Like myself, Pillar believes that vocational schools and careers in the trades should be promoted as options that are just as valuable as going to university and pursuing white-collar or gray-collar careers. “These options are different but not lesser than,” he asserts. “Young adults need to know the true benefits of a blue-collar career path—our Salary Guides are a starting point.”
Chan’s first piece of advice for those who are considering a blue-collar career is to simply try it. “Vocational programs offer an easy way to get your foot in the door with hands-on experience. Once you find the trade that’s right for you, give it your all—there’s no easy shortcuts. Lean into learning a new skill, do the hard work that’s required and emerge a master at the craft.”
Lower-barrier blue-collar work, such as lawn or pool care, can frequently be learned by doing. “Often these types of businesses need seasonal help, so it should be fairly easy to get a summer job with them,” says Pillar. “Many of these industries also have their own certification and training programs that help bring skill sets to the next level.”
Before Chan launched his company, he spent several years as an apprentice at several companies to round out his experience, in roles ranging from residential and commercial plumbing to sales. “I intentionally sought out opportunities that would eventually line up perfectly with the company I knew I would eventually create,” he says.
Chan and Pillar agree that it’s also helpful to seek out experienced professionals in your chosen field. “These entrepreneurs are passionate about their careers and are happy to share details about their journeys and businesses,” says Pillar.
Finally, there are some skills that all business owners should have—professional skills such as customer service, communication, marketing, budgeting and managing employees are all skills that set entrepreneurs apart from skilled technicians. “You don’t have to go to business school to learn them,” says Pillar. “You can learn about and develop these skills through work experience, connecting with a mentor in your chosen industry, books and online resources.”
The necessity for skilled tradespeople is more pressing than ever—and it’s not something that fluctuates with a tough economy. “If your furnace breaks, you’re going to fix it,” says Pillar. “If your roof springs a leak, you’re going to call a roofer, regardless of a pandemic or economic conditions.”
That’s one reason that trades professionals deserve a little more respect. “When you’re in an emergency situation, like when a pipe bursts in your home, you call a plumber because their skills will save the day,” Pillar says. “We find ourselves in situations every day that we may not have the skills to resolve, but tradespeople do and we rely on them—let’s start by appreciating their work more.”

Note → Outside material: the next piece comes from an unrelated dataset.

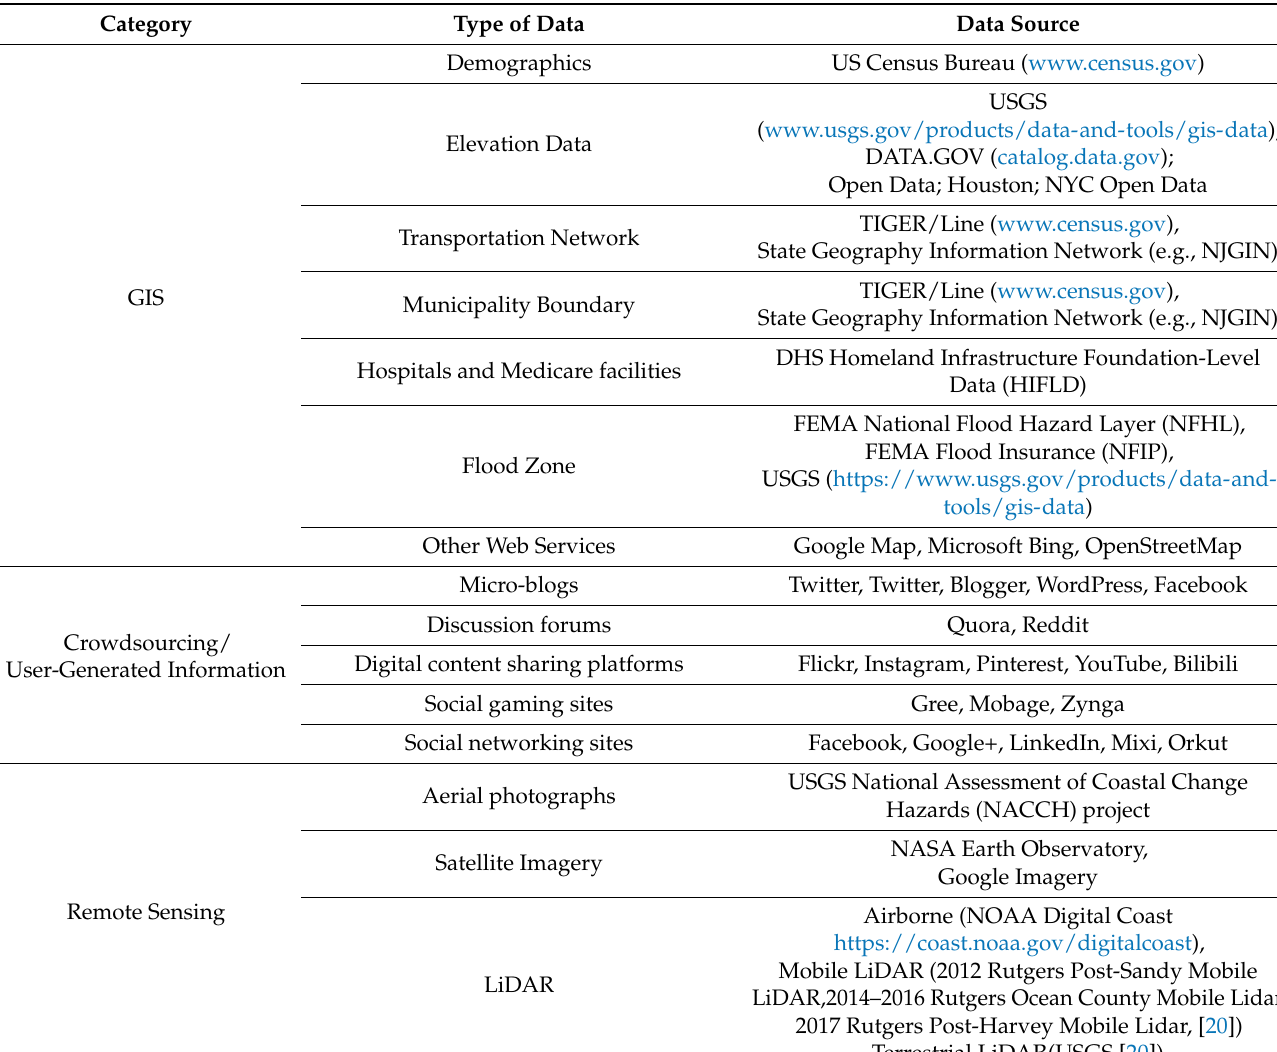
Table 2. Summary of the availability of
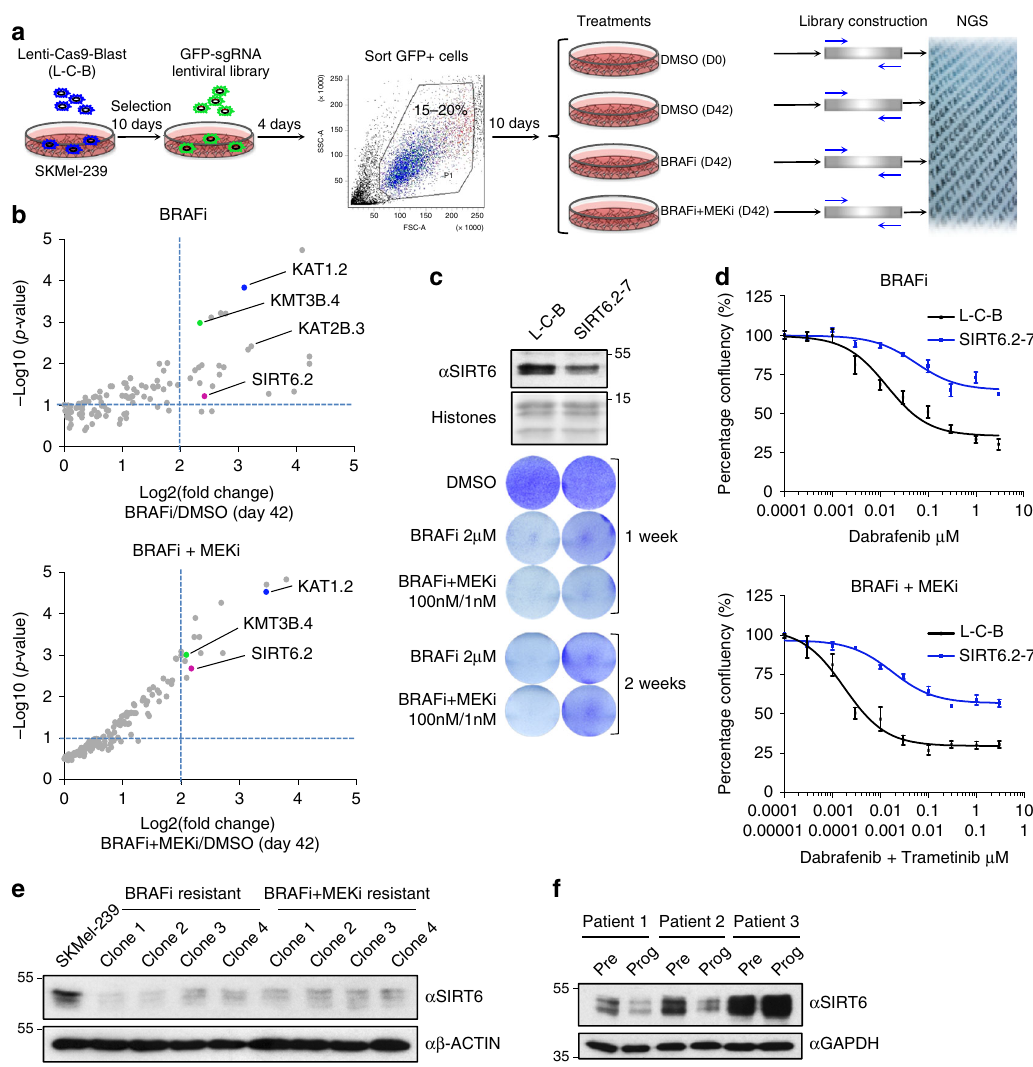
Fig. 1 CRISPR – Cas9 screen identi fi es SIRT6 as a determinant of melanoma drug resistance. a Schematic of the CRISPR – Cas9 screen for chromatin factors that regulate dabrafenib (BRAFi) and dabrafenib + trametinib (BRAFi + MEKi) resistance in SKMel-239 BRAF V600E melanoma cells. b Scatterplot of enrichment of sgRNAs after 6 weeks of BRAFi (top) or BRAFi + MEKi treatment (bottom). Genes in the upper right quadrant represent signi fi cant hits in each screen and those indicated in color represent signi fi cant hits present in both. c (Top) Immunoblot of SIRT6 in the indicated whole-cell lysate samples in SKMel-239. Histones used as a loading control. L-C-B and SIRT6.2 – 7 cells were seeded at the same density and cultured in DMSO or in the presence of the MAPKi as indicated for 1 or 2 weeks. d Growth inhibition curves are shown for BRAFi (top), as well as BRAFi + MEKi (bottom) at 72 h of treatment ( n = 3). Data are mean ± SEM. e . Immunoblot of SIRT6 in the indicated whole-cell lysates of SKMel-239 or MAPKi-resistant clones generated after continuous exposure to the indicated drugs. B-Actin was used as a loading control. f Immunoblot of SIRT6 in the indicated whole-cell lysates of patient- derived short-term cultures (STCs; matched samples before vemurafenib treatment (Pre) and upon disease progression (Prog)). GAPDH was used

Now is an ideal moment for young people to seriously consider a blue-collar career. “Use the fact that the trades aren’t viewed as sexy businesses as an advantage,” Chan urges. “This is an aging industry that many are retiring from, and few younger people are entering. This combination is creating significant opportunities for those that are willing to dive in and disrupt it.”
Judging from the disruption Chan and his fellow entrepreneurs are causing so far, it looks like the next generation is up for the challenge. As customers increasingly demand speed and access, the up-and-coming business owners who provide it will quickly set themselves apart. It’s tech-driven, sustainable growth—and it’s Gen Z who will make it the new industry standard.